● **EXERCISE DETAILS**:
Reproduce every line of the items below exactly, keeping the original line breaks.

[Extracted text data from pages]

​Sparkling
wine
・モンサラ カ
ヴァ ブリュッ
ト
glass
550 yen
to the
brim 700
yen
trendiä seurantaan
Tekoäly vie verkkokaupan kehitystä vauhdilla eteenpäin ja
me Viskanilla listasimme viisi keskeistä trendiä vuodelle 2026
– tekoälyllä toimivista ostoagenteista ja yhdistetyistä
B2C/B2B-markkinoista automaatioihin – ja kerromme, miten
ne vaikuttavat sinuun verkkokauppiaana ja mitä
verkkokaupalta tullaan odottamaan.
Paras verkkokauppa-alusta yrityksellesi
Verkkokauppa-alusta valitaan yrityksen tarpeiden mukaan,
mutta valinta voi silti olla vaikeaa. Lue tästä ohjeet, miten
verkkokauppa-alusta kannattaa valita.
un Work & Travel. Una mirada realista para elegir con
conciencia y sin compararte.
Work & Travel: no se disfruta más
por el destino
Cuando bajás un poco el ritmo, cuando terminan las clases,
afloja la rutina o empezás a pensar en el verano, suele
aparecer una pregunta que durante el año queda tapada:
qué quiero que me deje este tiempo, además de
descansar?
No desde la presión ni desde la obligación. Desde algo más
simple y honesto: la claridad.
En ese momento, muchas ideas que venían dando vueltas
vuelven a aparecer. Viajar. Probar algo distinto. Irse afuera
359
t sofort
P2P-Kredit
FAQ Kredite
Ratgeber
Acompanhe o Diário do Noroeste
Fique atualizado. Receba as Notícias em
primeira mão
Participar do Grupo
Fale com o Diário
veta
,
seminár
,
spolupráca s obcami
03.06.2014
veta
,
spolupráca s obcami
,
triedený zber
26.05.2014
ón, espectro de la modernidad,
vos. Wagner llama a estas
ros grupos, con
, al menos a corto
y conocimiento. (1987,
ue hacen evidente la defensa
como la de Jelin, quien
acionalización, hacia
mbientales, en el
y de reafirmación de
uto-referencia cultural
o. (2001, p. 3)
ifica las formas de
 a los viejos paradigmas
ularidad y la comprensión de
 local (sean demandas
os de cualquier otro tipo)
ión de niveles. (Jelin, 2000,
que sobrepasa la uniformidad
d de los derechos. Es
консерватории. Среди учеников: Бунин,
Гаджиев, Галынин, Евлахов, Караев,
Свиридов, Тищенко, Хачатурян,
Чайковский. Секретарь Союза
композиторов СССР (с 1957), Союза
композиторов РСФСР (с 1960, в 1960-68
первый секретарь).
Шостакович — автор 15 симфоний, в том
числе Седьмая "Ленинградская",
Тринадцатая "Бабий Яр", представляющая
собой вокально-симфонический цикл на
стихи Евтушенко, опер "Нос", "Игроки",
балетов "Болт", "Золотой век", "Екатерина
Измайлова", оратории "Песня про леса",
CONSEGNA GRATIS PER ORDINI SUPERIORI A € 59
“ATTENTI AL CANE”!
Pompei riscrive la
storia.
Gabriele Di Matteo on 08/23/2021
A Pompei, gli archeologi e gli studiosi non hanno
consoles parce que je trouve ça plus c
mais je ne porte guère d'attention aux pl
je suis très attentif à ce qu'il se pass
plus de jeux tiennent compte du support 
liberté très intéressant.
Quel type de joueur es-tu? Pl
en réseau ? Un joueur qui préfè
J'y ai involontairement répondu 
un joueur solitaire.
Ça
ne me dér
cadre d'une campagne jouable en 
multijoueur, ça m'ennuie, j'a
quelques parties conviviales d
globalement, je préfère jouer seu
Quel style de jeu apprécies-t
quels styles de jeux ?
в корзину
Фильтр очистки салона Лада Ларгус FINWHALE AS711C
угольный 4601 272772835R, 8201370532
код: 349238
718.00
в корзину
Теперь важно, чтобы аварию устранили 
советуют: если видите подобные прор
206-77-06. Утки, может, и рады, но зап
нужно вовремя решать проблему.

● **SOLUTION FOR THIS PROBLEM**:
​Sparkling
wine
・モンサラ カ
ヴァ ブリュッ
ト
glass
550 yen
to the
brim 700
yen
trendiä seurantaan
Tekoäly vie verkkokaupan kehitystä vauhdilla eteenpäin ja
me Viskanilla listasimme viisi keskeistä trendiä vuodelle 2026
– tekoälyllä toimivista ostoagenteista ja yhdistetyistä
B2C/B2B-markkinoista automaatioihin – ja kerromme, miten
ne vaikuttavat sinuun verkkokauppiaana ja mitä
verkkokaupalta tullaan odottamaan.
Paras verkkokauppa-alusta yrityksellesi
Verkkokauppa-alusta valitaan yrityksen tarpeiden mukaan,
mutta valinta voi silti olla vaikeaa. Lue tästä ohjeet, miten
verkkokauppa-alusta kannattaa valita.
un Work & Travel. Una mirada realista para elegir con
conciencia y sin compararte.
Work & Travel: no se disfruta más
por el destino
Cuando bajás un poco el ritmo, cuando terminan las clases,
afloja la rutina o empezás a pensar en el verano, suele
aparecer una pregunta que durante el año queda tapada:
qué quiero que me deje este tiempo, además de
descansar?
No desde la presión ni desde la obligación. Desde algo más
simple y honesto: la claridad.
En ese momento, muchas ideas que venían dando vueltas
vuelven a aparecer. Viajar. Probar algo distinto. Irse afuera
359
t sofort
P2P-Kredit
FAQ Kredite
Ratgeber
Acompanhe o Diário do Noroeste
Fique atualizado. Receba as Notícias em
primeira mão
Participar do Grupo
Fale com o Diário
veta
,
seminár
,
spolupráca s obcami
03.06.2014
veta
,
spolupráca s obcami
,
triedený zber
26.05.2014
ón, espectro de la modernidad,
vos. Wagner llama a estas
ros grupos, con
, al menos a corto
y conocimiento. (1987,
ue hacen evidente la defensa
como la de Jelin, quien
acionalización, hacia
mbientales, en el
y de reafirmación de
uto-referencia cultural
o. (2001, p. 3)
ifica las formas de
 a los viejos paradigmas
ularidad y la comprensión de
 local (sean demandas
os de cualquier otro tipo)
ión de niveles. (Jelin, 2000,
que sobrepasa la uniformidad
d de los derechos. Es
консерватории. Среди учеников: Бунин,
Гаджиев, Галынин, Евлахов, Караев,
Свиридов, Тищенко, Хачатурян,
Чайковский. Секретарь Союза
композиторов СССР (с 1957), Союза
композиторов РСФСР (с 1960, в 1960-68
первый секретарь).
Шостакович — автор 15 симфоний, в том
числе Седьмая "Ленинградская",
Тринадцатая "Бабий Яр", представляющая
собой вокально-симфонический цикл на
стихи Евтушенко, опер "Нос", "Игроки",
балетов "Болт", "Золотой век", "Екатерина
Измайлова", оратории "Песня про леса",
CONSEGNA GRATIS PER ORDINI SUPERIORI A € 59
“ATTENTI AL CANE”!
Pompei riscrive la
storia.
Gabriele Di Matteo on 08/23/2021
A Pompei, gli archeologi e gli studiosi non hanno
consoles parce que je trouve ça plus c
mais je ne porte guère d'attention aux pl
je suis très attentif à ce qu'il se pass
plus de jeux tiennent compte du support 
liberté très intéressant.
Quel type de joueur es-tu? Pl
en réseau ? Un joueur qui préfè
J'y ai involontairement répondu 
un joueur solitaire.
Ça
ne me dér
cadre d'une campagne jouable en 
multijoueur, ça m'ennuie, j'a
quelques parties conviviales d
globalement, je préfère jouer seu
Quel style de jeu apprécies-t
quels styles de jeux ?
в корзину
Фильтр очистки салона Лада Ларгус FINWHALE AS711C
угольный 4601 272772835R, 8201370532
код: 349238
718.00
в корзину
Теперь важно, чтобы аварию устранили 
советуют: если видите подобные прор
206-77-06. Утки, может, и рады, но зап
нужно вовремя решать проблему.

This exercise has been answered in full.